The Tsunami, theodicies and science

Yesterday, I wrote that trying to understand the mechanics of the disaster is a solace of sorts.  Of course, I said it without reflecting on the fact that I’m a convinced atheist and see no value in trying to integrate these things into some eschatology or divine telos.  I guess a more common phenomenon is a jump back into a theodicy; even without being prompted by an occassionally assertive rationlist, like myself, believers confront the “why would an all benevolent, omniscient, omnipotent being . . .” line of questions. 

Martin Kettle raised the issue a few days ago in The Guardian

“From at least the time of Aristotle, intelligent people have struggled to make some sense of earthquakes. Earthquakes do not merely kill and destroy. They challenge human beings to explain the world order in which such apparently indiscriminate acts can occur. Europe in the 18th century had the intellectual curiosity and independence to ask and answer such questions. But can we say the same of 21st-century Europe? Or are we too cowed now to even ask if the God can exist that can do such things?”

(Norman Geras had this post on making meaning in the face of a tragedy shortly afterwards.)

Now there are responses to Martin Kettle’s column, including one from Richard Dawkins who suggests that only science, and not religion, can offer answers. 

“Not only does science know why the tsunami happened, it can give precious hours of warning. If a small fraction of the tax breaks handed out to churches, mosques and synagogues had been diverted into an early warning system, tens of thousands of people, now dead, would have been moved to safety.

Let’s get up off our knees, stop cringing before bogeymen and virtual fathers, face reality, and help science to do something constructive about human suffering.”

It’s a sentiment I share, but then I was struck by the reasons Norman Geras offers for his discomfort with Dawkins’ response.

“In an intellectual discussion about the grounds for belief in God, one may legitimately argue, with all the force one can muster, that there are no compelling grounds.
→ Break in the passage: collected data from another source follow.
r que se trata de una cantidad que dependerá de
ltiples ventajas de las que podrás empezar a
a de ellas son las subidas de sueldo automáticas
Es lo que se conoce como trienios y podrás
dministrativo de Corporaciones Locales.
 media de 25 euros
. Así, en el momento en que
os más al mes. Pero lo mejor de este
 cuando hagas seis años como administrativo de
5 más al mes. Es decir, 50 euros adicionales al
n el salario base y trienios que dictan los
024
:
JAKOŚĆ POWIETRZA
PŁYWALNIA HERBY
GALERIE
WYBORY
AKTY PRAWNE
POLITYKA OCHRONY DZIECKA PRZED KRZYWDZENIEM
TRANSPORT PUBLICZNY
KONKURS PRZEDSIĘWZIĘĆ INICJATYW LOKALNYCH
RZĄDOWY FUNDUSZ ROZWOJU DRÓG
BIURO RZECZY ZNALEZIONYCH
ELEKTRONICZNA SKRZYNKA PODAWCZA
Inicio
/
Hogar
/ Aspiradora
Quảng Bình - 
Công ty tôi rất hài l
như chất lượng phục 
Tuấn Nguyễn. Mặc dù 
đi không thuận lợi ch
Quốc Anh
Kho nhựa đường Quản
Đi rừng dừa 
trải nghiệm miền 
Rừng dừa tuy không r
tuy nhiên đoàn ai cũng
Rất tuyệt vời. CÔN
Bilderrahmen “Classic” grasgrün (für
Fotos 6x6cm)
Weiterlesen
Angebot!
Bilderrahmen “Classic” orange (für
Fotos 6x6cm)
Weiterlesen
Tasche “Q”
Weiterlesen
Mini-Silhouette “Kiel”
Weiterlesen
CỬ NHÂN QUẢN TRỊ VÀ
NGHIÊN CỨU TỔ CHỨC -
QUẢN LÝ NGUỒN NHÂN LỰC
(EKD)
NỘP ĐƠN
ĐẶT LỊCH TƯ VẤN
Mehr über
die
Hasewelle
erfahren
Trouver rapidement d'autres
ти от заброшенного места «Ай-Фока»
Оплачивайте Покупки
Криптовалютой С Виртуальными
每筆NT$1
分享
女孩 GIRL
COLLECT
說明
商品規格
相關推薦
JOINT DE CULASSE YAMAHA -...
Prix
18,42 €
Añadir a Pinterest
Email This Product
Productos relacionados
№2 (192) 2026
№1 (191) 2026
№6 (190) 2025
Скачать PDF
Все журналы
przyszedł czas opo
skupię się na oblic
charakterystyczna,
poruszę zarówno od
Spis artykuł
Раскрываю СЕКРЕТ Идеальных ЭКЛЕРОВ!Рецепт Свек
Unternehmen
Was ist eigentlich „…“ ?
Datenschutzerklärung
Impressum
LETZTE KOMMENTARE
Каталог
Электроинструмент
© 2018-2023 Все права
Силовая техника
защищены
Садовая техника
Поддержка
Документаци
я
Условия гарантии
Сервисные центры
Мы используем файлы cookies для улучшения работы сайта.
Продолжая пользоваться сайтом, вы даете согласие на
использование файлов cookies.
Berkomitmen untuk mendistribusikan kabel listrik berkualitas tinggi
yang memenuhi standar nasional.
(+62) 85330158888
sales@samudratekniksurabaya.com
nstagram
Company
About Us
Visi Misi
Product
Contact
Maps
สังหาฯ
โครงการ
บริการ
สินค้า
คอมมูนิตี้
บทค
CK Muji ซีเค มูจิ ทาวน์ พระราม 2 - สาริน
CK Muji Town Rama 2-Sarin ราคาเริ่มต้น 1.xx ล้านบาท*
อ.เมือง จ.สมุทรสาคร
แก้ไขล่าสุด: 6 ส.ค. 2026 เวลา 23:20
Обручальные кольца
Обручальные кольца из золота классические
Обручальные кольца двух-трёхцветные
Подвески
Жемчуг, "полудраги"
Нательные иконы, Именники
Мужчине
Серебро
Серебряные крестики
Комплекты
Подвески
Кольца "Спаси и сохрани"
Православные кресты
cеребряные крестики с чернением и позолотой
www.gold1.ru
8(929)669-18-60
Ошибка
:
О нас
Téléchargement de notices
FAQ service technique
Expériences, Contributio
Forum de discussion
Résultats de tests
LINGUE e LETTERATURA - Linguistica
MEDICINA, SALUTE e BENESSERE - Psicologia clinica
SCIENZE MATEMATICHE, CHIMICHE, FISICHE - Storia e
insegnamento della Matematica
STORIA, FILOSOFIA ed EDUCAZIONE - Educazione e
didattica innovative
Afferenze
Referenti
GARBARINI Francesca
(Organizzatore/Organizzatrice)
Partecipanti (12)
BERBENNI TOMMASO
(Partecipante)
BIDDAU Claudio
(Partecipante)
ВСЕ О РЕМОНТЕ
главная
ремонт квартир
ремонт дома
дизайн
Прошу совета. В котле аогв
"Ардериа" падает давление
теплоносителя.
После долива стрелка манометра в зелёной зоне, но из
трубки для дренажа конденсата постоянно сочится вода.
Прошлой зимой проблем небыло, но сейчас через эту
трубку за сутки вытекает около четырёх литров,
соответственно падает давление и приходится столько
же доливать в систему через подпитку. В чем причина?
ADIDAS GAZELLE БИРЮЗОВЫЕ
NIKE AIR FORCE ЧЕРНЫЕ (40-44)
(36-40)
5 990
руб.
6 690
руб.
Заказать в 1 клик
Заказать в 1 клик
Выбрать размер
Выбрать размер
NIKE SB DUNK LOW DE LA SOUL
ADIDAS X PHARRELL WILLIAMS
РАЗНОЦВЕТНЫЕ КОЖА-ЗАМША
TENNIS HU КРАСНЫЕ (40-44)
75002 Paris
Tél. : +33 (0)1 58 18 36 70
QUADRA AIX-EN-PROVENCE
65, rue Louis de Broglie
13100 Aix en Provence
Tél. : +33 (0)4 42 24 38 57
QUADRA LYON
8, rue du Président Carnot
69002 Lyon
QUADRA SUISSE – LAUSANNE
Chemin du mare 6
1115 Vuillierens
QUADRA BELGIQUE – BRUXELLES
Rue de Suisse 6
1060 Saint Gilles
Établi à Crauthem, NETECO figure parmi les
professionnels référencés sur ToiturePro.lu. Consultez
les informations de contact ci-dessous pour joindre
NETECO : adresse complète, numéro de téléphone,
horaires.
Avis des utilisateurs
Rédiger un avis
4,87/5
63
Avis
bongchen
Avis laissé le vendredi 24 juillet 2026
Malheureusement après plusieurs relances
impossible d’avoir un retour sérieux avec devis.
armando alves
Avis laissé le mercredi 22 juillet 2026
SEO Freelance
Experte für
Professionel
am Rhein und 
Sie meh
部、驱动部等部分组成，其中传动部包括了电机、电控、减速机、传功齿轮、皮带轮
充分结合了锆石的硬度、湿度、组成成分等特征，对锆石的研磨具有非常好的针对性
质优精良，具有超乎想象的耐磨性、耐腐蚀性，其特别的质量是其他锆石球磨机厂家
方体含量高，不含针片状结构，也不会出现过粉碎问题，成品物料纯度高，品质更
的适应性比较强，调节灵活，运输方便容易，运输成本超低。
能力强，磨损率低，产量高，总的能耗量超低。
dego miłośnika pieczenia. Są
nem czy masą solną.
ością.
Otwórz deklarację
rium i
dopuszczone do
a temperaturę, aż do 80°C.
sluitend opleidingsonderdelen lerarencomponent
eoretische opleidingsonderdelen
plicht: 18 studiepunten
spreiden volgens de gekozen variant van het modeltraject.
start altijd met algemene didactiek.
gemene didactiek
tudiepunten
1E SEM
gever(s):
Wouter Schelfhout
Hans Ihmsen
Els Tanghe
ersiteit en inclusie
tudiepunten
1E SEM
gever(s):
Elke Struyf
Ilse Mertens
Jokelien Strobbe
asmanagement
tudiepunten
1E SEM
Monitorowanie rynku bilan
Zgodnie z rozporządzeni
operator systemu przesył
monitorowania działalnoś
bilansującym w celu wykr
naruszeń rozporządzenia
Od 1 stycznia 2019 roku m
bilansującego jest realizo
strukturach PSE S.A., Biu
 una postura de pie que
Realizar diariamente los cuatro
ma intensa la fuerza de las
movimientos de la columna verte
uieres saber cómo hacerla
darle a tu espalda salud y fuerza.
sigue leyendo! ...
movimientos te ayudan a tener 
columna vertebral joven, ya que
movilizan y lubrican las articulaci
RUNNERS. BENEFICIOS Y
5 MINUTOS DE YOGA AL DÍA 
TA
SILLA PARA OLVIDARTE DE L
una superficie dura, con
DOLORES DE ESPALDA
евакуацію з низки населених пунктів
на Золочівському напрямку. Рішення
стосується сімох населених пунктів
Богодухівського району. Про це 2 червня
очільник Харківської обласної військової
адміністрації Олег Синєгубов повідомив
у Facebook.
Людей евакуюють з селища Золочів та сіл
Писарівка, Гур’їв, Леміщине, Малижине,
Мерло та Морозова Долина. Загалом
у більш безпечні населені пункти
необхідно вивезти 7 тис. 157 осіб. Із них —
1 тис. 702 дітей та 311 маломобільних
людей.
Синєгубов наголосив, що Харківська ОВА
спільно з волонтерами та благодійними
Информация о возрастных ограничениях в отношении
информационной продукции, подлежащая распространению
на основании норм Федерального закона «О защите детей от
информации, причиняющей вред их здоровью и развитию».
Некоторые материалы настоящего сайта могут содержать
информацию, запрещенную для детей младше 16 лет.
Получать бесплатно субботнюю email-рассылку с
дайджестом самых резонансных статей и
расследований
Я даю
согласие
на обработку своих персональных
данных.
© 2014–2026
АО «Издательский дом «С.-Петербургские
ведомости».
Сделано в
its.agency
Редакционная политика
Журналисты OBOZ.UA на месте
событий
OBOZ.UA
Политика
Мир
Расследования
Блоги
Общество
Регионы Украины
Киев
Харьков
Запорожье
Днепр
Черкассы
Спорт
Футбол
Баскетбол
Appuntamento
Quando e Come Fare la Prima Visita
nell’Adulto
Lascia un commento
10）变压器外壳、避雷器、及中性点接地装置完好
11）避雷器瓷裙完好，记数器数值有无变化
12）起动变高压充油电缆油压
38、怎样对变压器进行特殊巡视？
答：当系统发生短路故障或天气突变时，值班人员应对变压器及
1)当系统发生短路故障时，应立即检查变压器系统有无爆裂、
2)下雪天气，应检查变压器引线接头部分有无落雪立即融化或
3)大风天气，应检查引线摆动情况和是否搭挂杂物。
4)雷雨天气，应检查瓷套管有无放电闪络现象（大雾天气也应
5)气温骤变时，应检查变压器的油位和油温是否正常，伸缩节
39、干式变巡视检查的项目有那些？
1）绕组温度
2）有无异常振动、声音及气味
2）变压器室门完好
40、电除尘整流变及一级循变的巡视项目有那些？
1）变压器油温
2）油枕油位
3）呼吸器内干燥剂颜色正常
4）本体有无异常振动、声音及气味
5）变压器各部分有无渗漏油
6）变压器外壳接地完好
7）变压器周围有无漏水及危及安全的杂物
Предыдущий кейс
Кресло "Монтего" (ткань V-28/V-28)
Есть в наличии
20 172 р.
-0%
On the other hand – and to put this point with particular sharpness by use of an extreme example – I wouldn’t think it morally admirable to give out aggressive statements against religious belief at the funeral of someone from a devout family; or to advise a grief-stricken person against appealing to (their) God for solace.

Now, to be fair about this, in the letter in question Richard Dawkins may be seen merely as contributing to a reasoned discussion about religious faith in the national press. My own discomfort with the form of his concluding sentiments, however, is that the immediate context of that discussion is the vast tragedy that has just unfolded along the coasts of South-East Asia. It’s hard to abstract what he says from the immediacy of that, from the scenes of loss and grief and suffering that are being relayed to us hourly. Against this background ‘getting up off our knees’ and ‘not cringing before bogeymen and virtual fathers’ have, to me, a rather brutal ring, insensitive to the complexities and vulnerabilities (final item) of the human condition.”

Thinking more about it, Dawkins’ letter seems to me to be far less clincal than Geras’ read of it suggests.  I hear in Dawkins’ letter, especially its beginning, not only a “reasoned discussion about faith” but also some anger and frustration at what he perceives to be the (malevolent) role of religion in the wake of these things.  The point can be debated, but I think that frustration and anger at being told that it’s God’s will in response to sin or that it’s a Job-like test of faith is also a very human reaction, born of the immediacy of the loss.